GRB 180329A
GCN Circular 22556
Subject
Swift Trigger 819301: possible GRB 180329A
Date
2018-03-29T01:17:44Z (7 years ago)
From
David Palmer at LANL <palmer@lanl.gov>
J. L. Racusin (NASA/GSFC), A. Deich (PSU), J. A. Kennea (PSU),
H. A. Krimm (NSF/USRA), K. L. Page (U Leicester), D. M. Palmer (LANL)
and A. Tohuvavohu (PSU) report on behalf of the Neil Gehrels Swift
Observatory Team:
At 00:58:00 UT, the Swift Burst Alert Telescope (BAT) triggered and
located a marginal-significance (6.9 sigma) image peak that may be
GRB 180329A (trigger=819301). Swift could not slew to the location
due to an observing constraint.
The BAT on-board calculated location is
RA, Dec 329.298, -15.071 which is
RA(J2000) = 21h 57m 11s
Dec(J2000) = -15d 04' 14"
with an uncertainty of 3 arcmin (radius, 90% containment, including
systematic uncertainty). The BAT light curve shows some variation
consistent with a ~8 second long GRB, however this variation
is also consistent with the presence of the currently-active black hole
transient MAXI J1820+070 in the FOV. The peak count rate
was ~1400 counts/sec (15-350 keV), at ~5 sec after the trigger.
Due to a Sun observing constraint, Swift cannot slew to the BAT
position until 23:07 UT on 2018 April 02. There will thus be no XRT or
UVOT data for this trigger before this time.
Due to the low significance of this detection, the presence of
a bright variable X-ray source in the BAT Field of View, and the lack
of follow-up observations from the XRT and UVOT, we cannot determine
whether this is a GRB at this time. Further analysis of the
full downlinked data will be required to decide if this is a
GRB or a statistical fluctuation in the image plane.

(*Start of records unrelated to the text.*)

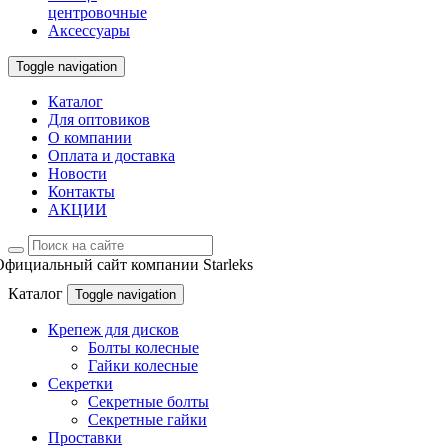
центровочные
Аксессуары
Toggle navigation
Каталог
Для оптовиков
О компании
Оплата и доставка
Новости
Контакты
АКЦИИ
Официальный сайт компании Starleks
Каталог
Toggle navigation
Крепеж для дисков
Болты колесные
Гайки колесные
Секретки
Секретные болты
Секретные гайки
Проставки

Burst Advocate for this burst is J. L. Racusin (judith.racusin AT nasa.gov).
Please contact the BA by email if you require additional information
regarding Swift followup of this burst. In extremely urgent cases, after
trying the Burst Advocate, you can contact the Swift PI by phone (see
Swift TOO web site for information: http://www.swift.psu.edu/too.html.)
GCN Circular 22561
Subject
GRB 180329A: Swift-BAT refined analysis
Date
2018-03-29T22:26:04Z (7 years ago)
From
Amy Lien at GSFC <amy.y.lien@nasa.gov>
C. B. Markwardt (GSFC), S. D. Barthelmy (GSFC),
J. R. Cummings (CPI), H. A. Krimm (NSF/USRA),
A. Y. Lien (GSFC/UMBC), D. M. Palmer (LANL),
J. L. Racusin (NASA/GSFC), T. Sakamoto (AGU),
M. Stamatikos (OSU), T. N. Ukwatta (LANL)
(i.e. the Swift-BAT team):
Using the data set from T-240 to T+963 sec from the recent telemetry downlink,
we report further analysis of BAT GRB 180329A (trigger #819301)
(Racusin et al., GCN Circ. 22556). The BAT ground-calculated position is
RA, Dec = 329.314, -15.043 deg which is
RA(J2000) = 21h 57m 15.3s
Dec(J2000) = -15d 02' 36.0"
with an uncertainty of 2.3 arcmin, (radius, sys+stat, 90% containment).
The partial coding was 80%.
The mask-weighted light curve shows a weak pulse that starts at ~T0, peaks
at ~T+1 s, and ends at ~T+10 s. T90 (15-350 keV) is 9.1 +- 1.8 sec (estimated
error including systematics).
The time-averaged spectrum from T-0.30 to T+9.69 sec is best fit by a simple
power-law model. The power law index of the time-averaged spectrum is
1.39 +- 0.31. The fluence in the 15-150 keV band is 2.3 +- 0.4 x 10^-7 erg/cm2.
The 1-sec peak photon flux measured from T+1.14 sec in the 15-150 keV band
is 0.5 +- 0.2 ph/cm2/sec. All the quoted errors are at the 90% confidence
level.
Due to an observing constraint, there are no observations of this source with the
Swift XRT or UVOT, and hence no confirmation of the nature of the source.
However, because the image significance from the ground analysis of the BAT
data is ~ 9 sigma, and the temporal and spectral properties are consistent with
those from a BAT GRB, we conclude that this source is likely a real GRB.